UNICEF deputy resigns after inappropriate behaviour claims
London: Justin Forsyth has resigned as Deputy Executive Director of Unicef following accusations of inappropriate behaviour toward female staff while he was Chief Executive of Save the Children.
He announced on Thursday that he was tendering his resignation to Unicef with a heavy heart, reports the Guardian.
Forsyth said he was not resigning because of the mistakes he had made while at the charity, but because of attempts to damage aid organisations and the humanitarian sector.
"I want to make clear I am not resigning from Unicef because of the mistakes I made at Save the Children. They were dealt with through a proper process many years ago. I apologised unreservedly at the time and face to face. I apologise again," Forsyth wrote.
"There is no doubt in my mind that some of the coverage around me is not just to (rightly) hold me to account, but also to attempt to do serious damage to our cause and the case for aid. I am resigning because of the danger of damaging both Unicef and Save the Children and our wider cause. Two organisations I truly love and cherish. I can't let this happen."
It emerged this week that Forsyth was accused of sending inappropriate texts and making comments to female staff about their appearance on separate occasions in 2011 and 2015 while he was the head of Save the Children.
After the allegations came to light, the former Labour party special adviser said he had issued an unreserved apology to the women involved at the time, and considered the matter closed.

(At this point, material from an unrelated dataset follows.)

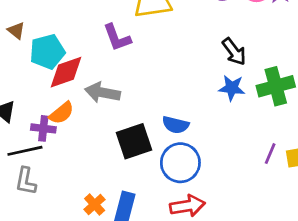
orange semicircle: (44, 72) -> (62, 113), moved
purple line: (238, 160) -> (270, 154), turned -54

Unicef said it had accepted Forsyth's resignation and thanked him for his work over the past two years, the foreign media said.
Save the Children apologised on Tuesday to female employees who had previously complained about Forsyth's behaviour, admitting the allegations were not properly dealt with at the time.
After inquiries into both allegations of inappropriate behaviour toward female staff, which were held in conjunction with an independent trustee, Forsyth apologised to the women concerned.
Forsyth's resignation came after Brendan Cox, the widower of the murdered Labour MP Jo Cox, resigned from roles at charities he helped to set up in his wife's memory following sexual harassment allegations while working at Save the Children.
After stepping down from his posts at More in Common and the Jo Cox Foundation, Cox said he made mistakes while working for Save the Children, and had behaved in a way that caused some women hurt and offence.
Cox and Forsyth worked together at 10 Downing Street under Gordon Brown before they both joined Save the Children.